| Source extract |
As the structural changes become apparent, I predict that many tens of billions will be permanently wiped off investment values in the property industry. Assumptions on growth, yields and returns will all be demolished. Lenders too will gradually wake up to the impaired security they hold. And, frankly, I will shed no tears for the lot of them. For it seems to me that they create almost no jobs, produce no exports, divert far too much capital into real estate and away from productive industry, and thanks to scarcity of land have had things their own way for far too long. Commercial landlords will be yet another batch of victims of the digital revolution.
I have never understood why certain highly profitable industries are so straightforward and why other, much more difficult and technical sectors are less lucrative.
For example, hedge fund management appears to make more money, more rapidly than almost anything else. At heart it is a fancy form of stock picking. Yet manufacturing involves issues such as capital expenditure, research and development, work-in-progress, product warranties, environmental impacts, labour forces and hundreds of other complex concerns that hedge fund managers never need to worry about. Yet manufacturing generally is not an especially high margin, high return business. It should by rights be more financially rewarding.
Moreover, in many respects, manufacturing adds far more value. It provides skilled jobs, generates tangible exports and cultivates a supplier network.

| Dataset section |
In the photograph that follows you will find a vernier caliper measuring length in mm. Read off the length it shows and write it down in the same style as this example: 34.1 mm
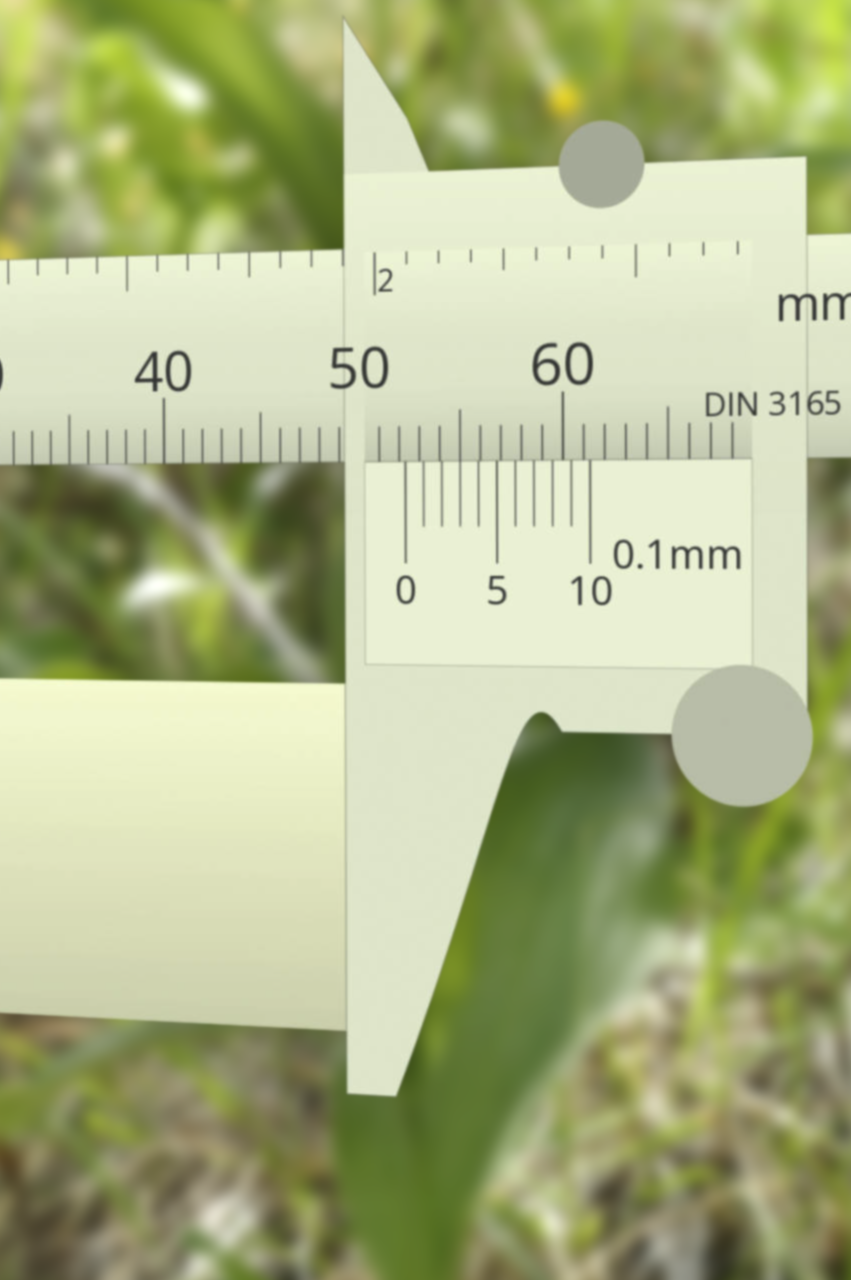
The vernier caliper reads 52.3 mm
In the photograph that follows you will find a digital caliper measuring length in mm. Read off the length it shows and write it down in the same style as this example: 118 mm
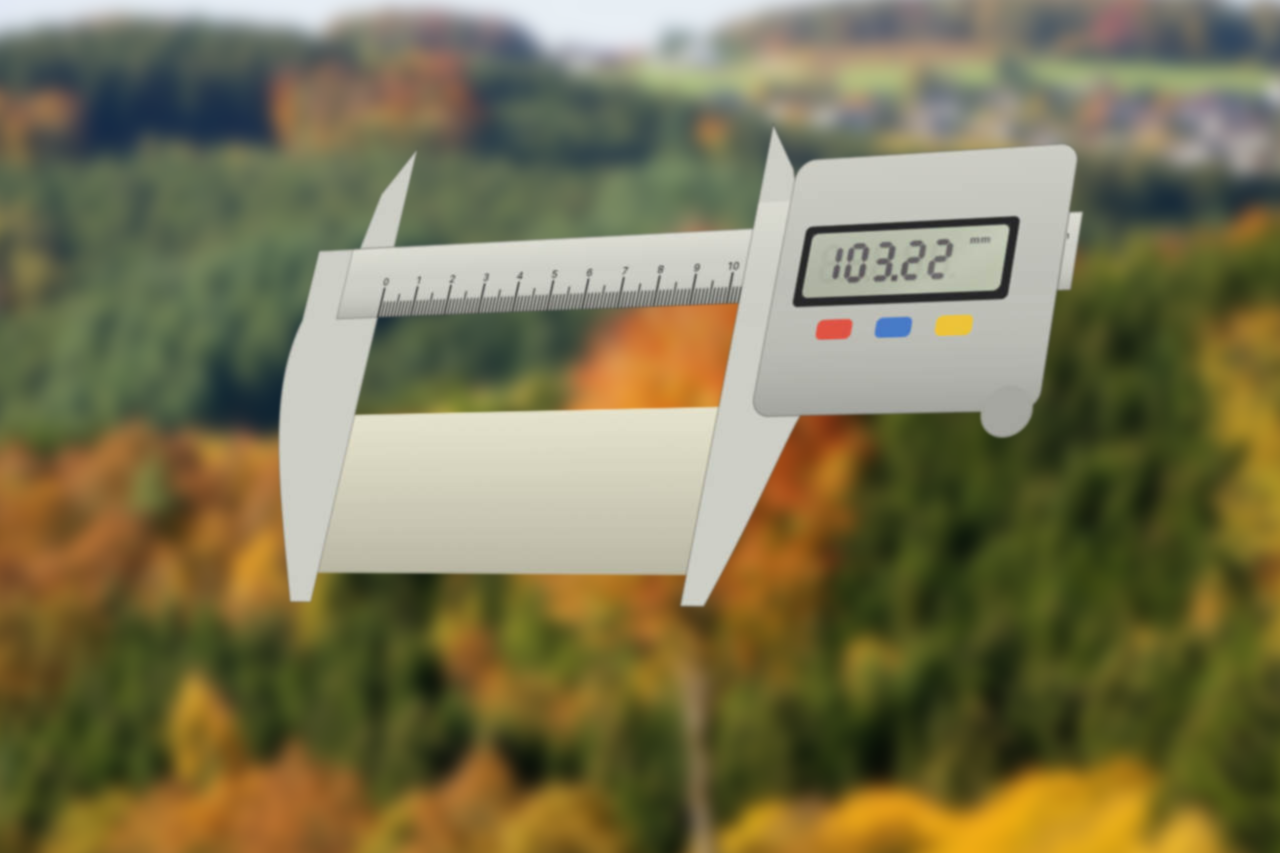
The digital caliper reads 103.22 mm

| Assignment |
Reproduce the entire passage on commercial property, hedge funds and manufacturing verbatim. The material is not required for what follows.

| Answer box |
As the structural changes become apparent, I predict that many tens of billions will be permanently wiped off investment values in the property industry. Assumptions on growth, yields and returns will all be demolished. Lenders too will gradually wake up to the impaired security they hold. And, frankly, I will shed no tears for the lot of them. For it seems to me that they create almost no jobs, produce no exports, divert far too much capital into real estate and away from productive industry, and thanks to scarcity of land have had things their own way for far too long. Commercial landlords will be yet another batch of victims of the digital revolution.
I have never understood why certain highly profitable industries are so straightforward and why other, much more difficult and technical sectors are less lucrative.
For example, hedge fund management appears to make more money, more rapidly than almost anything else. At heart it is a fancy form of stock picking. Yet manufacturing involves issues such as capital expenditure, research and development, work-in-progress, product warranties, environmental impacts, labour forces and hundreds of other complex concerns that hedge fund managers never need to worry about. Yet manufacturing generally is not an especially high margin, high return business. It should by rights be more financially rewarding.
Moreover, in many respects, manufacturing adds far more value. It provides skilled jobs, generates tangible exports and cultivates a supplier network.